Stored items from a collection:
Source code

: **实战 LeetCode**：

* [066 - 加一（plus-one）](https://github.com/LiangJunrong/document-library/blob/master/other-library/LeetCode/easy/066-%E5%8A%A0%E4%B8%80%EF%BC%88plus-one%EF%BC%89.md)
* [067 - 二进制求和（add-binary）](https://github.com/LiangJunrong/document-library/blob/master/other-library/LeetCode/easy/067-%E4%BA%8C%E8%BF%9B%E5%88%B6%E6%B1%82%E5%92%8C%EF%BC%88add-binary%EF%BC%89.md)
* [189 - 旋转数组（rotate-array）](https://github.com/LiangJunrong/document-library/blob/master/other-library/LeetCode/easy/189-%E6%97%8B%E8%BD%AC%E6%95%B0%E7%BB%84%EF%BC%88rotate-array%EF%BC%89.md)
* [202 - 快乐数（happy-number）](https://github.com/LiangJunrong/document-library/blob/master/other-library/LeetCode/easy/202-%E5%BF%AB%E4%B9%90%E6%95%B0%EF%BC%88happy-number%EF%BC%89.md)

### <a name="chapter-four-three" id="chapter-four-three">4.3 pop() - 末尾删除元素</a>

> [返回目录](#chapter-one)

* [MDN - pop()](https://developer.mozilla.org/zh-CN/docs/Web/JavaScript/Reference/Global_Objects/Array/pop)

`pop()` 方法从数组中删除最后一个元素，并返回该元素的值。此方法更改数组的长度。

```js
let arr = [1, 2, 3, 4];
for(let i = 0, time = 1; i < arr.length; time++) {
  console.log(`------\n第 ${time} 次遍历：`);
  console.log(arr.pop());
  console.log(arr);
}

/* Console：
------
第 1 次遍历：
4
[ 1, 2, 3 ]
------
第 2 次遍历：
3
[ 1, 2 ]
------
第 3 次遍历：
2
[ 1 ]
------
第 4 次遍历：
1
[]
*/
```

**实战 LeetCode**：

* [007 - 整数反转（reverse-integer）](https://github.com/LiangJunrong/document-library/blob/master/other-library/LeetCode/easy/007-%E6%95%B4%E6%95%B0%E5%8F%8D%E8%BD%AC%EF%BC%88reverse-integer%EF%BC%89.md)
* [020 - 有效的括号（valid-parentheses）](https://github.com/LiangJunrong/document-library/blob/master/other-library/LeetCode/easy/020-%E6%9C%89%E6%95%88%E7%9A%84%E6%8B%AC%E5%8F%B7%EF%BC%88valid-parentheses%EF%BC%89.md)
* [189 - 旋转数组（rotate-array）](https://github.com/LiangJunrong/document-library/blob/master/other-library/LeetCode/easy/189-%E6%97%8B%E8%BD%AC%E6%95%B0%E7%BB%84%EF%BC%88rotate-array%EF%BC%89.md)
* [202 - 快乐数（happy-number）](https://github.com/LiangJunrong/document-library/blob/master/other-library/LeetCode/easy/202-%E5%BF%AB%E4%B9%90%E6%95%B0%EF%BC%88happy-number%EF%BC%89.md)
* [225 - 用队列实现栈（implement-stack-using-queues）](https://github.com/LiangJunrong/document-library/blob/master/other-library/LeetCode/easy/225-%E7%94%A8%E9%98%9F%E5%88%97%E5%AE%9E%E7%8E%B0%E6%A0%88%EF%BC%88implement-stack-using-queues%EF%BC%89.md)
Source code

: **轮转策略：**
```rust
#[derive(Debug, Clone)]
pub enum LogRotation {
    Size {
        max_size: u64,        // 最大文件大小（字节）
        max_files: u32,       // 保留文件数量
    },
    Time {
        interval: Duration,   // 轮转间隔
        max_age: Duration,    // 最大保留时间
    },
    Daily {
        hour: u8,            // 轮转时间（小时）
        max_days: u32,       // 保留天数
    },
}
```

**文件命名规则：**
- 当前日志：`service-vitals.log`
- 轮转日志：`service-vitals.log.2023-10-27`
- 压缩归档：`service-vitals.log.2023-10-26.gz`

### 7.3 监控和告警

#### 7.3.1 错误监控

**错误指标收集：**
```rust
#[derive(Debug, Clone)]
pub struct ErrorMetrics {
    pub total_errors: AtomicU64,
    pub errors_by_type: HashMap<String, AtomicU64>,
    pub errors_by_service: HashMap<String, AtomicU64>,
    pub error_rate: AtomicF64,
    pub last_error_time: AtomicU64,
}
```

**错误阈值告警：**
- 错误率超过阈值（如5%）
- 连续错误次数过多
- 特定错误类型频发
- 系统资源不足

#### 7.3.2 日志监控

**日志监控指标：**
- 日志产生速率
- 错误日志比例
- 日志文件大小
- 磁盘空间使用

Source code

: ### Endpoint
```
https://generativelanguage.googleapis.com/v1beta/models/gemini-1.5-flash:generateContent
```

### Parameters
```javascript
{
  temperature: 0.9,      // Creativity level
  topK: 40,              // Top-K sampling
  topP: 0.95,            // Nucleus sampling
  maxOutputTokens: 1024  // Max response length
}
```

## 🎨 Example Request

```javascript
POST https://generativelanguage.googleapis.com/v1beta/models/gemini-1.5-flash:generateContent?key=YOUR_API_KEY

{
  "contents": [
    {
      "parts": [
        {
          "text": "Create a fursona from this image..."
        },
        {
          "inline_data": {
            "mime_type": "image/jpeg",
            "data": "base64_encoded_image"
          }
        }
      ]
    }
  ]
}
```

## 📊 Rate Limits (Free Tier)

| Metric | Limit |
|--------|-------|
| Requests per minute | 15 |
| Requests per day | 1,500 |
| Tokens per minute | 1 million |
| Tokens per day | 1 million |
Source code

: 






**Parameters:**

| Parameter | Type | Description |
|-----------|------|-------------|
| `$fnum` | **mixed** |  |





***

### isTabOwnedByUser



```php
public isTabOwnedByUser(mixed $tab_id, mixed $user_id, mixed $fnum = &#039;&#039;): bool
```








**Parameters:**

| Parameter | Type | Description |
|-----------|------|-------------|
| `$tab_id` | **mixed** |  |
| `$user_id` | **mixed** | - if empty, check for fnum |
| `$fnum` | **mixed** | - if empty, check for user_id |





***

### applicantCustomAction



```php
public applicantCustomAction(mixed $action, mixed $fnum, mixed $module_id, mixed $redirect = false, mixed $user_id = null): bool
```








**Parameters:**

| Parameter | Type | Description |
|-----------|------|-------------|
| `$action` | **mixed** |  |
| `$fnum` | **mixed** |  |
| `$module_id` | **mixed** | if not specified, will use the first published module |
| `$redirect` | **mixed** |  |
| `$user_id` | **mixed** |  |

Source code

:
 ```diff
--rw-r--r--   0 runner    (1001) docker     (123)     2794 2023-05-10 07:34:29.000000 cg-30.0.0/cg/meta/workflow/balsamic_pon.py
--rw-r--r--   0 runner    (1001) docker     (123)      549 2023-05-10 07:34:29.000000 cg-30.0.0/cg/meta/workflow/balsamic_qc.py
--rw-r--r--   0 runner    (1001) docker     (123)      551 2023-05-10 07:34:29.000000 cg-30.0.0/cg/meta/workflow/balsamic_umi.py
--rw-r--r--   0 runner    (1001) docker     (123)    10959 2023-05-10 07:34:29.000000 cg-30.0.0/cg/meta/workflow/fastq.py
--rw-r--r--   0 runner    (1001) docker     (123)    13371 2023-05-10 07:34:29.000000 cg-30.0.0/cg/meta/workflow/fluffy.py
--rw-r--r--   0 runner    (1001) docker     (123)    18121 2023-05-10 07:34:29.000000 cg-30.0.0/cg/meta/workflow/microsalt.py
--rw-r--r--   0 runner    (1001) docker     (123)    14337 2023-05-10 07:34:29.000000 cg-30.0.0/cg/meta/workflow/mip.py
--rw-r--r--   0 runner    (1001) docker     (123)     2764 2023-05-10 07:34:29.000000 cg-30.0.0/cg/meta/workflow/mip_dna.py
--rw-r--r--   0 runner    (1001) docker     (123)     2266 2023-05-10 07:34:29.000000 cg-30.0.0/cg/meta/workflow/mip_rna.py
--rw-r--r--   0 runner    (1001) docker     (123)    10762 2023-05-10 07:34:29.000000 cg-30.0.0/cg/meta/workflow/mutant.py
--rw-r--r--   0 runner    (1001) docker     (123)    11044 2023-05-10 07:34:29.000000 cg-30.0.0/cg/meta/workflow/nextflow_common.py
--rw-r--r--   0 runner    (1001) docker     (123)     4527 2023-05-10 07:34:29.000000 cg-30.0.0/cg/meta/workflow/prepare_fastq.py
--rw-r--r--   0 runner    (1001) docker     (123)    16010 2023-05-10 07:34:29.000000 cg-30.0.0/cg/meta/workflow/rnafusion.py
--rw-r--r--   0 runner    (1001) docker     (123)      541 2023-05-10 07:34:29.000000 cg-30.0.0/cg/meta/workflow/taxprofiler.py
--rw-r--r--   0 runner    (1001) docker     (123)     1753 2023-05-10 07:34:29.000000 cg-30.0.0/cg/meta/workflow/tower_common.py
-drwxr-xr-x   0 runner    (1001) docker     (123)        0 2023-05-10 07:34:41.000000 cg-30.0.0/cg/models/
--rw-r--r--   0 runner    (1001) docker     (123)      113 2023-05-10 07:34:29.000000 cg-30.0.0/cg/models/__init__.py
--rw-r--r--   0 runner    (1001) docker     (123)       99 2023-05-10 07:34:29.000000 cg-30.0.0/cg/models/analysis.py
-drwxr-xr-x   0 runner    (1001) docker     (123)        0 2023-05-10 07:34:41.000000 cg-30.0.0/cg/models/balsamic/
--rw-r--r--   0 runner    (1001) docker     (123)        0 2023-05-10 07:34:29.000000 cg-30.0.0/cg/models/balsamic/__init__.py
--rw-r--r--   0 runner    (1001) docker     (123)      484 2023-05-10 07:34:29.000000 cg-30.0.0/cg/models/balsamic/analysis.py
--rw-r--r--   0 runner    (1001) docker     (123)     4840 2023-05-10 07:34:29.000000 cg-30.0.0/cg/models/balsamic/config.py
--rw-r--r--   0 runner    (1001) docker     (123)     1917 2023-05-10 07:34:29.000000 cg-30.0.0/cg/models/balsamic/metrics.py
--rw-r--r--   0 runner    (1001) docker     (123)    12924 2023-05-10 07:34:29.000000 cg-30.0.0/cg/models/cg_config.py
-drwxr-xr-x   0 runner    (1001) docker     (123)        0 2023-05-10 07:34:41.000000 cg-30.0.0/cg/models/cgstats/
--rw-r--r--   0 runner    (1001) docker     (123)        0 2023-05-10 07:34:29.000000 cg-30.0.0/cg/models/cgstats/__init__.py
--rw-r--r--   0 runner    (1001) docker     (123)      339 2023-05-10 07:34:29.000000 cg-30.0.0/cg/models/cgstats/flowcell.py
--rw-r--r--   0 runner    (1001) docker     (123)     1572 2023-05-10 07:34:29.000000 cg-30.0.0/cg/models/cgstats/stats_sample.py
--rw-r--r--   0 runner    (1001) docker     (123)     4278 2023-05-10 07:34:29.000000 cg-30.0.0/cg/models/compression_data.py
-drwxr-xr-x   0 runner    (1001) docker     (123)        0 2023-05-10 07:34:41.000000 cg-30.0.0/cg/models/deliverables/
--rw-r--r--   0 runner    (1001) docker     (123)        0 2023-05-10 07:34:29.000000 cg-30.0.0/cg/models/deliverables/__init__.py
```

#### Task goal:
Search the data above for the string "Duration" and copy each line that has it.

#### Exercise response:
        interval: Duration,   // 轮转间隔
        max_age: Duration,    // 最大保留时间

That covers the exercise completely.